Can you save my whipping cream?

I make a three-ingredient ice cream (heavy whipping cream, sweetened condensed milk, and flavor oil, no ice cream maker required). The stuff is absolutely awesome but rather pricey to make, something along the lines of $5 a quart. Since the cream is the most expensive component, I’m always on the prowl for not-quite-expired marked-down cartons of the stuff. Awhile back, the local salvage grocery had several quarts at some insanely cheap price, the catch being that it was frozen. I couldn’t take the chance that it would still be there later, so instead of buying one to try out, I bought a bunch.

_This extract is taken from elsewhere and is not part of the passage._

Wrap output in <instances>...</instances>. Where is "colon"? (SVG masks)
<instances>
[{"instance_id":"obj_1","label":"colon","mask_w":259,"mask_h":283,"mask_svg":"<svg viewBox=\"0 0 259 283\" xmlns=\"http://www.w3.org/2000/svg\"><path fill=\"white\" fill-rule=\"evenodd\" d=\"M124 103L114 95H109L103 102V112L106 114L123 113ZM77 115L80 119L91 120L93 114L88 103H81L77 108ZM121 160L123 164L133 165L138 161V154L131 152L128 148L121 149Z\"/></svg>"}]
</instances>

Okay. Turns out heavy whipping cream, once frozen, does not unfreeze well. I thawed it in the refrigerator, it came out clumpy, I poured it into the mixing bowl and turned on the mixer at fling-everything-around speed. I learned flying clumps of whipping cream must be treated as grease stains or they won’t wash out of your shirt. It never really whipped up. It sort of reached the consistency of, well, thick milk. I decided to use it anyway, and added the other ingredients. Turns out thawed, semi-whipped heavy whipping cream does not freeze well. Basically I ended up with ice cream containing clumps of frozen butter. Further experiments have yielded the same results.

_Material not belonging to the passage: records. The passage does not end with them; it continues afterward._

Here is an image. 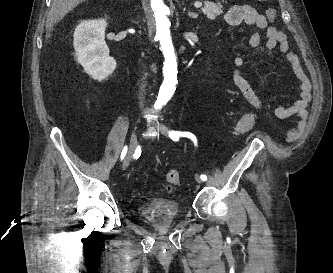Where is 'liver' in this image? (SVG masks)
<instances>
[{
  "label": "liver",
  "mask_w": 333,
  "mask_h": 273,
  "mask_svg": "<svg viewBox=\"0 0 333 273\" xmlns=\"http://www.w3.org/2000/svg\"><path fill=\"white\" fill-rule=\"evenodd\" d=\"M85 0H53L50 16L47 20V30L51 31L54 24L61 21L64 16ZM49 37V35H48Z\"/></svg>",
  "instance_id": "obj_1"
}]
</instances>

Is there some sort of trick to this, something that everyone else knows but I somehow missed? I considered straining out the clumps, but I’m thinking that would remove too much of the fat content and it would just end up like the time I tried to whip half-and half. (It didn’t work.) And if it’s not going to work for ice cream, is there something else I could do with it? I mean, besides making butter. I accidentally did that once, too. I don’t need that much butter.

Have you tried straining it and using only part of the liquid?

No, I haven’t. I’m guessing that the clumps are butterfat, and taking them out would pretty much ruin the point of cream. My understanding is that the fat is necessary to get it to whip up.

Sorry, I missed the edit window. What I need, I think, is a way to reincorporate the clumps into the liquid. I’ve got beyond the “whipping cream” setting on my mixer into the “egg white” setting, and it still isn’t happening. It just flings more stuff around the kitchen.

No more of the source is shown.